Meat and dairy products: more than 90% of Italians eat them
Survey of the University of Turin's Filierba project
25, Jul 2023
The approach of the new generations towards food of animal origin still reserves surprises. This is confirmed by a survey conducted by the Department of Management of the University of Turin, in the context of Filierba, a project that studies the grass-based food chains of the bovine species, in which animal nutrition is based on the use of polyphytic forage (composed of at least five different plant essences).
1,750 people responded: mainly young people under 25 (81% of the sample), engaged in studies and above all women. The survey concerned the consumption habits and the perception that Millennials and those belonging to Generation Z have of the aforementioned meat and dairy products.

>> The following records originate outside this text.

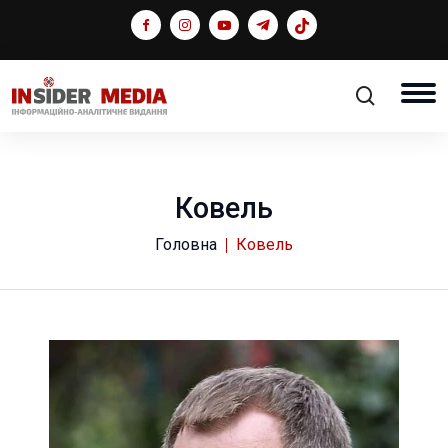
Ковель
Головна
Ковель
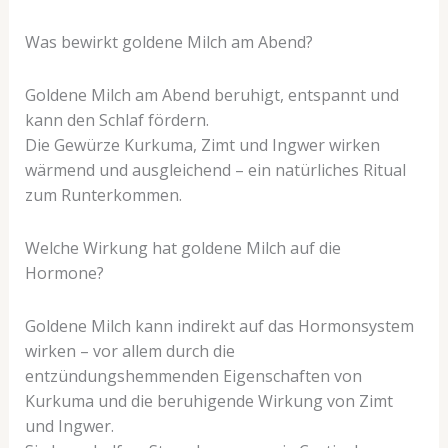
Was bewirkt goldene Milch am Abend?
Goldene Milch am Abend beruhigt, entspannt und
kann den Schlaf fördern.
Die Gewürze Kurkuma, Zimt und Ingwer wirken
wärmend und ausgleichend – ein natürliches Ritual
zum Runterkommen.
Welche Wirkung hat goldene Milch auf die
Hormone?
Goldene Milch kann indirekt auf das Hormonsystem
wirken – vor allem durch die
entzündungshemmenden Eigenschaften von
Kurkuma und die beruhigende Wirkung von Zimt
und Ingwer.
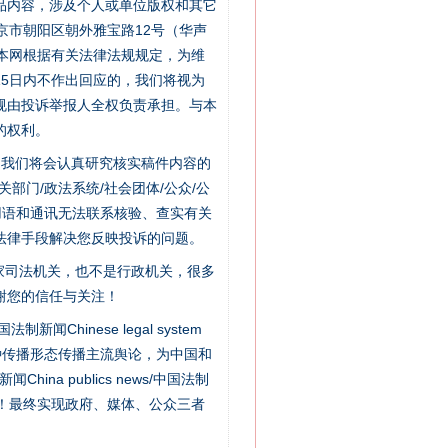
品内容，涉及个人或单位版权和其它
京市朝阳区朝外雅宝路12号（华声
：本网根据有关法律法规规定，为维
5日内不作出回应的，我们将视为
规由投诉举报人全权负责承担。与本
的权利。
件，我们将会认真研究核实稿件内容的
门/政法系统/社会团体/公众/公
用语和通讯无法联系核验、查实有关
法律手段解决您反映投诉的问题。
家司法机关，也不是行政机关，很多
谢您的信任与关注！
新闻Chinese legal system
“神药”背后的真相
种传播形态传播主流舆论，为中国和
na publics news/中国法制
社会矛盾！最终实现政府、媒体、公众三者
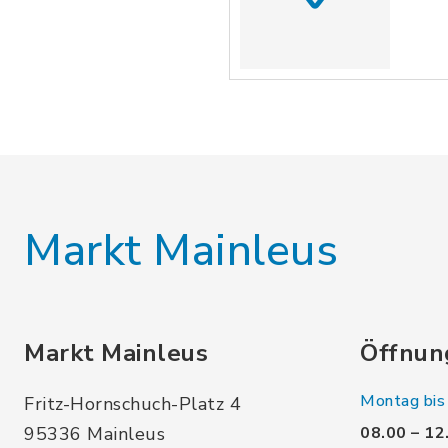
Markt Mainleus
Markt Mainleus
Öffnun
Montag bis 
Fritz-Hornschuch-Platz 4
95336 Mainleus
08.00 – 12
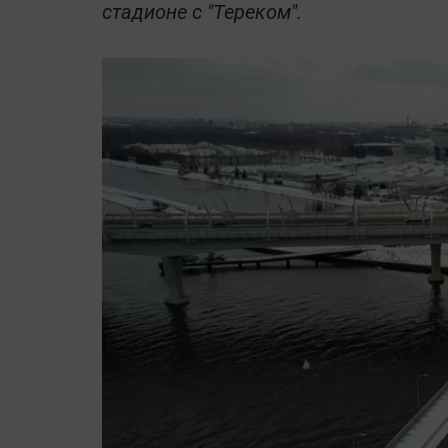
стадионе с "Тереком".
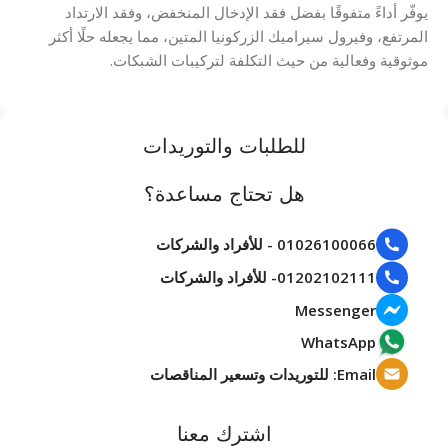
يوفّر أداءً متفوقًا بفضل فقد الإدخال المنخفض، وفقد الارتداد
المرتفع، وفيرول سيراميك الزركونيا المتين، مما يجعله حلًا أكثر
موثوقية وفعالية من حيث التكلفة لتركيبات الشبكات.
للطلبات والتوريدات
هل تحتاج مساعدة؟
01026100066 - للأفراد والشركات
01202102111- للأفراد والشركات
Messenger
WhatsApp
Email: للتوريدات وتسعير المناقصات
اشترك معنا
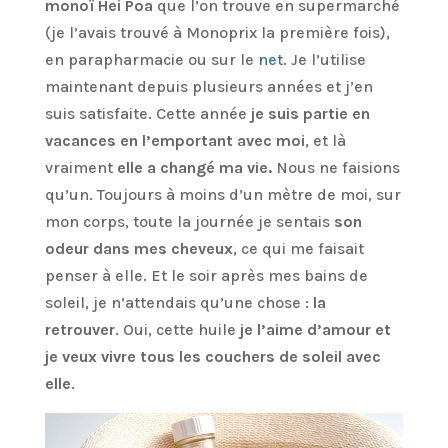
monoï Hei Poa
que l’on trouve en supermarché
(je l’avais trouvé à Monoprix la première fois),
en parapharmacie ou sur le
net
. Je l’utilise
maintenant depuis plusieurs années et j’en
suis satisfaite. Cette année
je suis partie en
vacances en l’emportant avec moi
, et là
vraiment
elle a changé ma vie.
Nous ne faisions
qu’un. Toujours à moins d’un mètre de moi, sur
mon corps, toute la journée je sentais
son
odeur dans mes cheveux
, ce qui me faisait
penser à elle. Et le soir après mes bains de
soleil, je n’attendais qu’une chose :
la
retrouver
. Oui, cette huile
je l’aime d’amour et
je veux vivre tous les couchers de soleil avec
elle
.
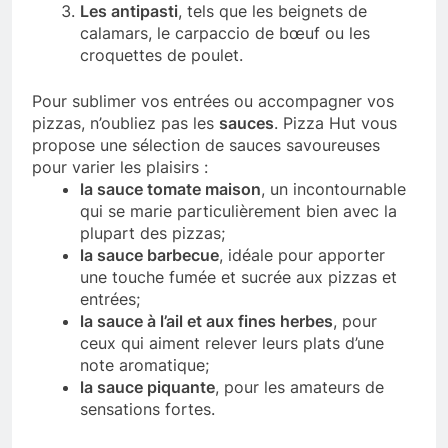
Les antipasti
, tels que les beignets de
calamars, le carpaccio de bœuf ou les
croquettes de poulet.
Pour sublimer vos entrées ou accompagner vos
pizzas, n’oubliez pas les
sauces
. Pizza Hut vous
propose une sélection de sauces savoureuses
pour varier les plaisirs :
la sauce tomate maison
, un incontournable
qui se marie particulièrement bien avec la
plupart des pizzas;
la sauce barbecue
, idéale pour apporter
une touche fumée et sucrée aux pizzas et
entrées;
la sauce à l’ail et aux fines herbes
, pour
ceux qui aiment relever leurs plats d’une
note aromatique;
la sauce piquante
, pour les amateurs de
sensations fortes.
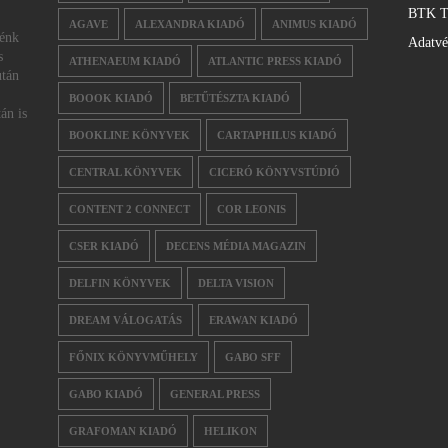
BTK T
AGAVE
ALEXANDRA KIADÓ
ANIMUS KIADÓ
nénk
Adatv
s
ATHENAEUM KIADÓ
ATLANTIC PRESS KIADÓ
után
BOOOK KIADÓ
BETŰTÉSZTA KIADÓ
án is
BOOKLINE KÖNYVEK
CARTAPHILUS KIADÓ
CENTRAL KÖNYVEK
CICERÓ KÖNYVSTÚDIÓ
CONTENT 2 CONNECT
COR LEONIS
CSER KIADÓ
DECENS MÉDIA MAGAZIN
DELFIN KÖNYVEK
DELTA VISION
DREAM VÁLOGATÁS
ERAWAN KIADÓ
FŐNIX KÖNYVMŰHELY
GABO SFF
GABO KIADÓ
GENERAL PRESS
GRAFOMAN KIADÓ
HELIKON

Among the general consumption habits, it is recorded that around 90% of the sample interviewed (average figure) consume beef (86%) and dairy products (93% overall; in more detail: 75% cheese, 69% milk, 65% butter), without however being too involved in their purchases (45% for meat, 58% for dairy products). The two types of product recorded a high frequency of consumption, with 70% of people declaring that they eat meat and dairy products one or more times a week. Among the elements taken into consideration in purchasing decisions, freshness, flavor and methods of production that respect animals and the environment stand out, while aspects considered negligible include the brands of companies and associations for the protection of cattle breeds, those of distribution chains, and products presented as "premium".
The answer to the questions concerning the types of farming is also interesting: 28% of the interviewees stated that they knew the type of feed used, while 72% answered in the negative. More specifically, to the question "How important in your opinion are the characteristics of cattle feed?", the recorded statements highlight a great deal of attention to the absence of drugs, local origin and organic production, but not to nutrition, which instead has a fundamental weight.
More specifically, 32% of consumers are aware of the existence of dairy products and meat from animals fed with fresh (fresh grass) and preserved (hay and silage) fodder of grassland origin, commonly referred to as "grass-hay", "grass-fed" or even "pasture-fed". The knowledge of this derives from information acquired on the net, at the university or from the family. At the moment, however, only 17% of the sample has consumed these products: mainly cheese and meat, and to a lesser extent milk, yoghurt and butter. These purchases are made in order from farms, local shops and supermarkets.